[Image and design file data]
::::::::::
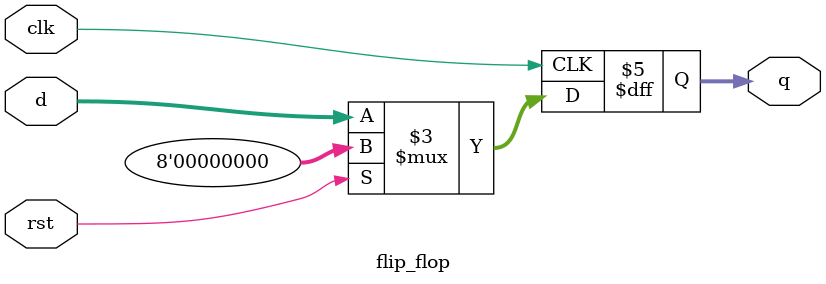
<source format=sv>
`timescale 1ns / 1ps


module flip_flop(
    input logic clk, rst,
    input logic [7:0] d,
    output logic [7:0] q
    );

    always_ff @(posedge clk) begin
        if (rst) q <= 0;
        else     q <= d;
    end
    
endmodule

</source>
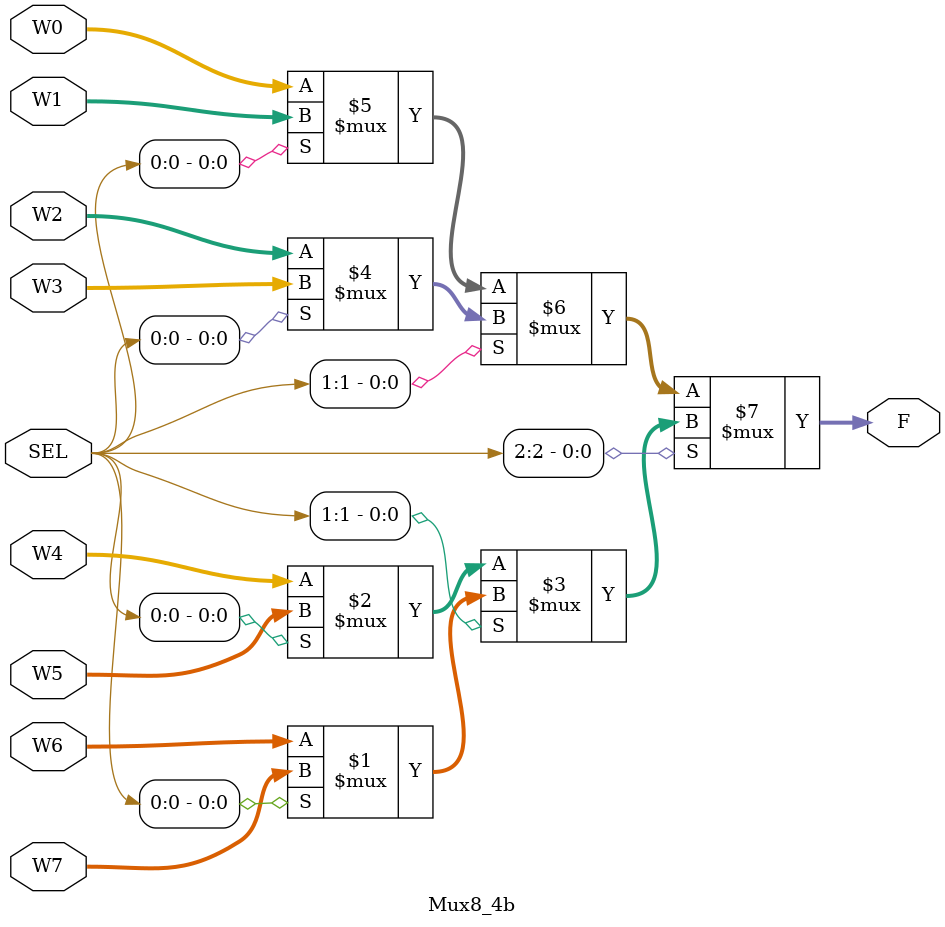
<source format=v>
module Mux8_4b (SEL,W0,W1,W2,W3,W4,W5,W6,W7,F);
	input [3:0] W0,W1,W2,W3,W4,W5,W6,W7;
	input [2:0] SEL;
	output [3:0] F;
	
	assign F = SEL[2] ? (SEL[1] ? (SEL[0]?W7:W6):(SEL[0]?W5:W4)):(SEL[1] ? (SEL[0]?W3:W2):(SEL[0]?W1:W0));
	
endmodule
			
</source>
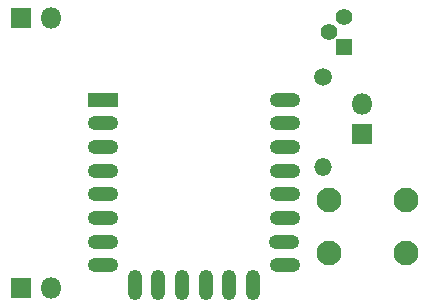
<source format=gbr>
%TF.GenerationSoftware,KiCad,Pcbnew,(5.1.6)-1*%
%TF.CreationDate,2020-12-09T18:00:23+01:00*%
%TF.ProjectId,W__cznik _wiat_a,57420563-7a6e-4696-9b20-5b7769617442,1*%
%TF.SameCoordinates,Original*%
%TF.FileFunction,Soldermask,Top*%
%TF.FilePolarity,Negative*%
%FSLAX46Y46*%
G04 Gerber Fmt 4.6, Leading zero omitted, Abs format (unit mm)*
G04 Created by KiCad (PCBNEW (5.1.6)-1) date 2020-12-09 18:00:23*
%MOMM*%
%LPD*%
G01*
G04 APERTURE LIST*
%ADD10O,1.800000X1.800000*%
%ADD11R,1.800000X1.800000*%
%ADD12C,1.400000*%
%ADD13R,1.400000X1.400000*%
%ADD14C,1.500000*%
%ADD15O,1.500000X1.500000*%
%ADD16C,2.100000*%
%ADD17R,2.600000X1.200000*%
%ADD18O,2.600000X1.200000*%
%ADD19O,1.200000X2.600000*%
G04 APERTURE END LIST*
D10*
%TO.C,REF\u002A\u002A*%
X66802000Y-32258000D03*
D11*
X66802000Y-34798000D03*
%TD*%
D12*
%TO.C,Q1*%
X64008000Y-26152000D03*
X65278000Y-24892000D03*
D13*
X65278000Y-27432000D03*
%TD*%
D14*
%TO.C,R1*%
X63500000Y-29972000D03*
D15*
X63500000Y-37592000D03*
%TD*%
D16*
%TO.C,SW1*%
X64008000Y-44886000D03*
X64008000Y-40386000D03*
X70508000Y-44886000D03*
X70508000Y-40386000D03*
%TD*%
D11*
%TO.C,U1*%
X37893001Y-24939001D03*
D10*
X40433001Y-24939001D03*
X40433001Y-47799001D03*
D11*
X37893001Y-47799001D03*
%TD*%
D17*
%TO.C,U2*%
X44843001Y-31889001D03*
D18*
X44843001Y-33889001D03*
X44843001Y-35889001D03*
X44843001Y-37889001D03*
X44843001Y-39889001D03*
X44843001Y-41889001D03*
X44843001Y-43889001D03*
X44843001Y-45889001D03*
X60243001Y-45889001D03*
X60143001Y-43889001D03*
X60243001Y-41889001D03*
X60243001Y-39889001D03*
X60243001Y-37889001D03*
X60243001Y-35889001D03*
X60243001Y-33889001D03*
X60243001Y-31889001D03*
D19*
X47533001Y-47589001D03*
X49533001Y-47589001D03*
X51533001Y-47589001D03*
X53533001Y-47589001D03*
X55533001Y-47589001D03*
X57533001Y-47589001D03*
%TD*%
M02*

</source>
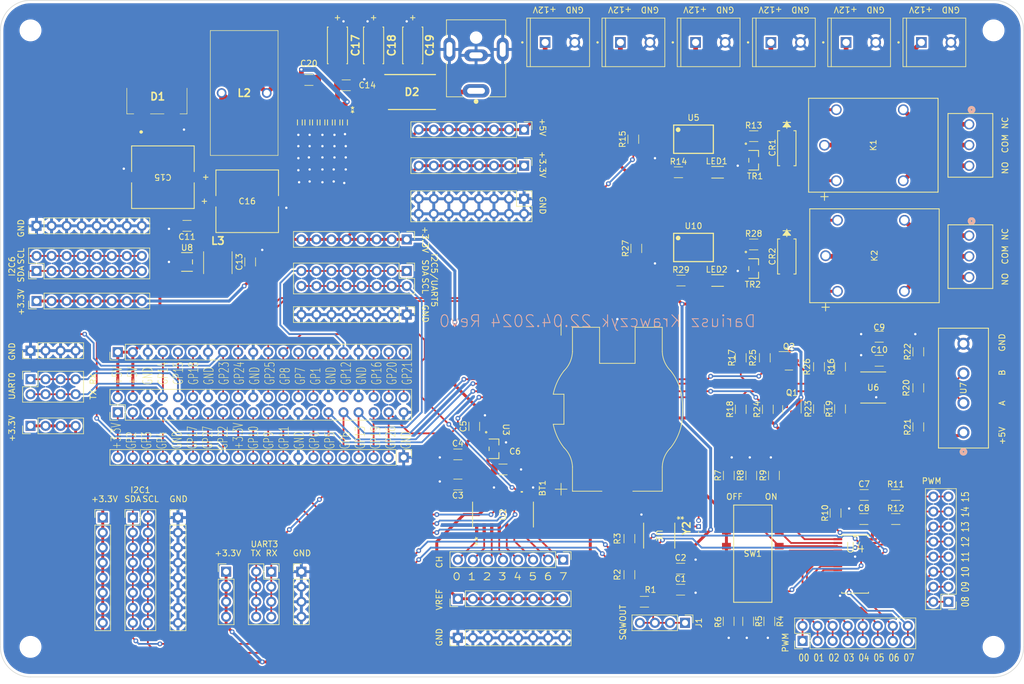
<source format=kicad_pcb>
(kicad_pcb (version 20221018) (generator pcbnew)

  (general
    (thickness 1.6)
  )

  (paper "A4")
  (layers
    (0 "F.Cu" signal)
    (31 "B.Cu" power)
    (32 "B.Adhes" user "B.Adhesive")
    (33 "F.Adhes" user "F.Adhesive")
    (34 "B.Paste" user)
    (35 "F.Paste" user)
    (36 "B.SilkS" user "B.Silkscreen")
    (37 "F.SilkS" user "F.Silkscreen")
    (38 "B.Mask" user)
    (39 "F.Mask" user)
    (40 "Dwgs.User" user "User.Drawings")
    (41 "Cmts.User" user "User.Comments")
    (42 "Eco1.User" user "User.Eco1")
    (43 "Eco2.User" user "User.Eco2")
    (44 "Edge.Cuts" user)
    (45 "Margin" user)
    (46 "B.CrtYd" user "B.Courtyard")
    (47 "F.CrtYd" user "F.Courtyard")
    (48 "B.Fab" user)
    (49 "F.Fab" user)
    (50 "User.1" user)
    (51 "User.2" user)
    (52 "User.3" user)
    (53 "User.4" user)
    (54 "User.5" user)
    (55 "User.6" user)
    (56 "User.7" user)
    (57 "User.8" user)
    (58 "User.9" user)
  )

  (setup
    (stackup
      (layer "F.SilkS" (type "Top Silk Screen"))
      (layer "F.Paste" (type "Top Solder Paste"))
      (layer "F.Mask" (type "Top Solder Mask") (thickness 0.01))
      (layer "F.Cu" (type "copper") (thickness 0.035))
      (layer "dielectric 1" (type "core") (thickness 1.51) (material "FR4") (epsilon_r 4.5) (loss_tangent 0.02))
      (layer "B.Cu" (type "copper") (thickness 0.035))
      (layer "B.Mask" (type "Bottom Solder Mask") (thickness 0.01))
      (layer "B.Paste" (type "Bottom Solder Paste"))
      (layer "B.SilkS" (type "Bottom Silk Screen"))
      (copper_finish "None")
      (dielectric_constraints no)
    )
    (pad_to_mask_clearance 0)
    (pcbplotparams
      (layerselection 0x00010fc_ffffffff)
      (plot_on_all_layers_selection 0x0000000_00000000)
      (disableapertmacros false)
      (usegerberextensions false)
      (usegerberattributes true)
      (usegerberadvancedattributes true)
      (creategerberjobfile true)
      (dashed_line_dash_ratio 12.000000)
      (dashed_line_gap_ratio 3.000000)
      (svgprecision 4)
      (plotframeref false)
      (viasonmask false)
      (mode 1)
      (useauxorigin false)
      (hpglpennumber 1)
      (hpglpenspeed 20)
      (hpglpendiameter 15.000000)
      (dxfpolygonmode true)
      (dxfimperialunits true)
      (dxfusepcbnewfont true)
      (psnegative false)
      (psa4output false)
      (plotreference true)
      (plotvalue true)
      (plotinvisibletext false)
      (sketchpadsonfab false)
      (subtractmaskfromsilk false)
      (outputformat 1)
      (mirror false)
      (drillshape 1)
      (scaleselection 1)
      (outputdirectory "")
    )
  )

  (net 0 "")
  (net 1 "Net-(U1-VBAT)")
  (net 2 "GND")
  (net 3 "+5V")
  (net 4 "+3.3V")
  (net 5 "2.5VREF")
  (net 6 "+12V")
  (net 7 "Net-(D1-BASE_K)")
  (net 8 "Net-(U9-CB)")
  (net 9 "Net-(CR1-Pad2)")
  (net 10 "Net-(CR2-Pad2)")
  (net 11 "unconnected-(D1-N{slash}C-Pad1)")
  (net 12 "SQW_OUT")
  (net 13 "Net-(J3-Pin_1)")
  (net 14 "Net-(J3-Pin_2)")
  (net 15 "Net-(J3-Pin_3)")
  (net 16 "Net-(J3-Pin_4)")
  (net 17 "Net-(J3-Pin_5)")
  (net 18 "Net-(J3-Pin_6)")
  (net 19 "Net-(J3-Pin_7)")
  (net 20 "Net-(J3-Pin_8)")
  (net 21 "PCA9685_PWM_0")
  (net 22 "PCA9685_PWM_1")
  (net 23 "PCA9685_PWM_2")
  (net 24 "PCA9685_PWM_3")
  (net 25 "PCA9685_PWM_4")
  (net 26 "PCA9685_PWM_5")
  (net 27 "PCA9685_PWM_6")
  (net 28 "PCA9685_PWM_7")
  (net 29 "PCA9685_PWM_8")
  (net 30 "PCA9685_PWM_9")
  (net 31 "PCA9685_PWM_10")
  (net 32 "PCA9685_PWM_11")
  (net 33 "PCA9685_PWM_12")
  (net 34 "PCA9685_PWM_13")
  (net 35 "PCA9685_PWM_14")
  (net 36 "PCA9685_PWM_15")
  (net 37 "Net-(J8-Pad1)")
  (net 38 "Net-(J8-Pad2)")
  (net 39 "Net-(J8-Pad3)")
  (net 40 "GP2(I2C1_SDA)")
  (net 41 "GP3(I2C1_SCL)")
  (net 42 "GP4(UART3_TX)")
  (net 43 "GP14(UART0_TX)")
  (net 44 "GP15(UART0_RX)")
  (net 45 "GP17(UNUSED)")
  (net 46 "GP18(SPI1_CS)")
  (net 47 "GP27(UNUSED)")
  (net 48 "GP22(I2C6_SDA)")
  (net 49 "GP23(I2C6_SCL)")
  (net 50 "GP26(DE)")
  (net 51 "GP19(SPI1_MISO)")
  (net 52 "GP13(I2C5_SCL{slash}UART5_RX)")
  (net 53 "GP6(RE)")
  (net 54 "GP5(UART3_RX)")
  (net 55 "GP0(DONTUSE)")
  (net 56 "GP11(SPI0_CLK)")
  (net 57 "GP9(SPI0_MISO)")
  (net 58 "GP10(SPI0_MOSI)")
  (net 59 "GP24(RELAY_0)")
  (net 60 "GP25(RELAY_1)")
  (net 61 "GP8(SPI0_CS)")
  (net 62 "GP7(UNUSED)")
  (net 63 "GP1(DONTUSE)")
  (net 64 "GP12(I2C5_SDA{slash}UART5_TX)")
  (net 65 "GP16(UNUSED)")
  (net 66 "GP20(SPI1_MOSI)")
  (net 67 "GP21(SPI1_CLK)")
  (net 68 "Net-(J28-Pad1)")
  (net 69 "Net-(J28-Pad2)")
  (net 70 "Net-(J28-Pad3)")
  (net 71 "Net-(U8-LX)")
  (net 72 "Net-(LED1-Pad2)")
  (net 73 "Net-(LED2-Pad2)")
  (net 74 "UART_TX_LS_5V")
  (net 75 "UART_RX_LS_5V")
  (net 76 "PCA9685_A0")
  (net 77 "PCA9685_A1")
  (net 78 "PCA9685_A2")
  (net 79 "PCA9685_A3")
  (net 80 "PCA9685_A4")
  (net 81 "PCA9685_A5")
  (net 82 "Net-(U4-~OE)")
  (net 83 "Net-(R13-Pad1)")
  (net 84 "Net-(R13-Pad2)")
  (net 85 "Net-(R15-Pad2)")
  (net 86 "RS485_B")
  (net 87 "RS485_A")
  (net 88 "Net-(R27-Pad2)")
  (net 89 "Net-(R28-Pad1)")
  (net 90 "Net-(R28-Pad2)")
  (net 91 "Net-(U1-X1)")
  (net 92 "Net-(U1-X2)")
  (net 93 "unconnected-(U9-NC-Pad5)")
  (net 94 "unconnected-(U9-ON{slash}~OFF-Pad7)")
  (net 95 "Net-(J16-Pin_20)")
  (net 96 "Net-(J16-Pin_12)")
  (net 97 "Net-(D2-A)")

  (footprint "Connector_PinHeader_2.54mm:PinHeader_1x08_P2.54mm_Vertical" (layer "F.Cu") (at 143.256 140.716 90))

  (footprint "Package_TO_SOT_SMD:SOT-23" (layer "F.Cu") (at 199.644 102.108 -90))

  (footprint "CFS-20632768HZFB:CFS20632768HZFB" (layer "F.Cu") (at 183.896 121.904 90))

  (footprint "TPSC156K035R0350:CAPCP6032X280N" (layer "F.Cu") (at 129.032 40.64 -90))

  (footprint "Capacitor_SMD:C_1206_3216Metric" (layer "F.Cu") (at 97.536 71.12 180))

  (footprint "P0841NL:P0841NL" (layer "F.Cu") (at 110.998 48.6791 180))

  (footprint "LTST_C150GKT:LED_LTST-C150GKT_LTO" (layer "F.Cu") (at 187.096001 80.360001 180))

  (footprint "Connector_PinHeader_2.54mm:PinHeader_1x08_P2.54mm_Vertical" (layer "F.Cu") (at 96.012 120.396))

  (footprint "Connector_PinHeader_2.54mm:PinHeader_1x20_P2.54mm_Vertical" (layer "F.Cu") (at 85.852 92.456 90))

  (footprint "S1MTR:SMA_SDS" (layer "F.Cu") (at 198.780001 76.296001 -90))

  (footprint "Resistor_SMD:R_1206_3216Metric" (layer "F.Cu") (at 180.913355 80.360001))

  (footprint "Capacitor_SMD:C_1206_3216Metric" (layer "F.Cu") (at 108.204 77.216 90))

  (footprint "Capacitor_SMD:C_1206_3216Metric" (layer "F.Cu") (at 146.022 104.994799 90))

  (footprint "A6S-6104-H(VNM):SW_A6S-6104-H_OMR" (layer "F.Cu") (at 193.04 126.492))

  (footprint "Capacitor_SMD:C_1206_3216Metric" (layer "F.Cu") (at 211.787 120.65))

  (footprint "SK1045-LTP:DIOM7959X262N" (layer "F.Cu") (at 135.509 48.514))

  (footprint "282836_2:TE_282836-2" (layer "F.Cu") (at 198.588 40.132))

  (footprint "MAX485:21-0041B_8_MXM" (layer "F.Cu") (at 213.36 98.425))

  (footprint "Connector_PinSocket_2.54mm:PinSocket_2x04_P2.54mm_Vertical" (layer "F.Cu") (at 111.76 129.54))

  (footprint "Resistor_SMD:R_1206_3216Metric" (layer "F.Cu") (at 220.98 105.0906 90))

  (footprint "Connector_PinHeader_2.54mm:PinHeader_1x08_P2.54mm_Vertical" (layer "F.Cu") (at 154.432 54.864 -90))

  (footprint "Resistor_SMD:R_1206_3216Metric" (layer "F.Cu") (at 217.17 120.65))

  (footprint "Connector_PinHeader_2.54mm:PinHeader_1x08_P2.54mm_Vertical" (layer "F.Cu") (at 154.432 60.96 -90))

  (footprint "Package_TO_SOT_SMD:SOT-23" (layer "F.Cu") (at 199.136 93.9146))

  (footprint "Connector_PinHeader_2.54mm:PinHeader_1x08_P2.54mm_Vertical" (layer "F.Cu") (at 72.136 83.82 90))

  (footprint "Resistor_SMD:R_1206_3216Metric" (layer "F.Cu") (at 196.608 113.284 90))

  (footprint "Connector_PinHeader_2.54mm:PinHeader_2x08_P2.54mm_Vertical" (layer "F.Cu") (at 226.06 134.62 180))

  (footprint "7440310047:WE-TPC_381692" (layer "F.Cu") (at 102.743 77.343 -90))

  (footprint "Connector_PinHeader_2.54mm:PinHeader_2x08_P2.54mm_Vertical" (layer "F.Cu") (at 201.437 141.229 90))

  (footprint "Resistor_SMD:R_1206_3216Metric" (layer "F.Cu") (at 195.072 93.4066 -90))

  (footprint "Connector_PinHeader_2.54mm:PinHeader_2x20_P2.54mm_Vertical" (layer "F.Cu") (at 85.852 102.616 90))

  (footprint "BHSD_2032_SM:BAT_BHSD-2032-SM" (layer "F.Cu") (at 170.18 102.103 90))

  (footprint "Capacitor_SMD:C_1206_3216Metric" (layer "F.Cu") (at 143.256 109.728))

  (footprint "6TQ045S:6TQ045S" (layer "F.Cu")
    (tstamp 3e86b44b-d8f2-4799-a4c1-2937372db6b7)
    (at 92.456 47.6631)
    (descr "6TQ045S-3")
    (tags "Schottky Diode")
    (property "Height" "4.83")
    (property "Manufacturer_Name" "Vishay")
    (property "Manufacturer_Part_Number" "6TQ045S")
    (property "Mouser Part Number" "844-6TQ045S")
    (property "Mouser Price/Stock" "https://www.mouser.co.uk/ProductDetail/Vishay-Semiconductors/6TQ045S?qs=hRM9be3AO9WvNyITjsbs0A%3D%3D")
    (property "Sheetfile" "12V_to_5V_regulator.kicad_sch")
    (property "Sheetname" "12V_to_5V_regulator")
    (property "ki_description" "Schottky Diodes & Rectifiers 6.0 Amp 45 Volt")
    (path "/98d5ed39-5628-4ae0-b789-74f069d5ba8d/85761812-6efb-436a-8800-9513a31ac0aa")
    (attr smd)
    (fp_text reference "D1" (at 0.127 1.6129) (layer "F.SilkS")
        (effects (font (size 1.27 1.27) (thickness 0.254)))
      (tstamp be43d0bc-a3a8-4811-b7c8-a897665e745a)
    )
    (fp_text value "6TQ045S" (at 0 -0.974) (layer "F.SilkS") hide
        (effects (font (size 1.27 1.27) (thickness 0.254)))
      (tstamp 398dc716-0ce7-47be-8038-ea1fcf1ecd3e)
    )
    (fp_text user "${REFERENCE}" (at 0 -0.974) (layer "F.Fab")
        (effects (font (size 1.27 1.27) (thickness 0.254)))
      (tstamp 994a7aea-3717-4b3c-84a0-153de52cf9b0)
    )
    (fp_line (start -5.08 0.2) (end -5.08 4.54)
      (stroke (width 0.1) (type solid)) (layer "F.SilkS") (tstamp da044de7-c8de-4081-b619-fe2b8b651424))
    (fp_line (start -5.08 4.54) (end -3.9 4.54)
      (stroke (width 0.1) (type solid)) (layer "F.SilkS") (tstamp 773e7a64-fbc7-41bc-924d-bde15febc1a9))
    (fp_line (start -2.8 7.6) (end -2.8 7.6)
      (stroke (width 0.3) (type solid)) (layer "F.SilkS") (tstamp 42eba60c-40a8-4523-a437-440b02eeee02))
    (fp_line (start -2.525 7.6) (end -2.525 7.6)
      (stroke (width 0.3) (type solid)) (layer "F.SilkS") (tstamp 73b7a89b-2e56-4d12-a53f-fc1b9d09cae7))
    (fp_line (start -1.1 4.54) (end 1.2 4.54)
      (stroke (width 0.1) (type solid)) (layer "F.SilkS") (tstamp 46105b6e-812b-4bfb-80a1-95b5037490d5))
    (fp_line (start 5.08 0.2) (end 5.08 4.54)
      (stroke (width 0.1) (type solid)) (layer "F.SilkS") (tstamp 23897201-a6db-4e48-accd-9bcaaaa8a90a))
    (fp_line (start 5.08 4.54) (end 3.9 4.54)
      (stroke (width 0.1) (type solid)) (layer "F.SilkS") (tstamp 76eeaf00-00f0-43b8-b99a-4403d54c2df5))
    (fp_arc (start -2.8 7.6) (mid -2.6625 7.4625) (end -2.525 7.6)
      (stroke (width 0.3) (type solid)) (layer "F.SilkS") (tstamp 219275ab-1caf-4b3a-85a7-3738541870d6))
    (fp_arc (start -2.525 7.599) (mid -2.662 7.737) (end -2.8 7.6)
      (stroke (width 0.3) (type soli
... [1362738 chars truncated]
</source>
::::::::::
## How to complete this task
Whenever a line above includes "slash", copy it in full.

## Answer below
  (net 11 "unconnected-(D1-N{slash}C-Pad1)")
  (net 52 "GP13(I2C5_SCL{slash}UART5_RX)")
  (net 64 "GP12(I2C5_SDA{slash}UART5_TX)")
  (net 94 "unconnected-(U9-ON{slash}~OFF-Pad7)")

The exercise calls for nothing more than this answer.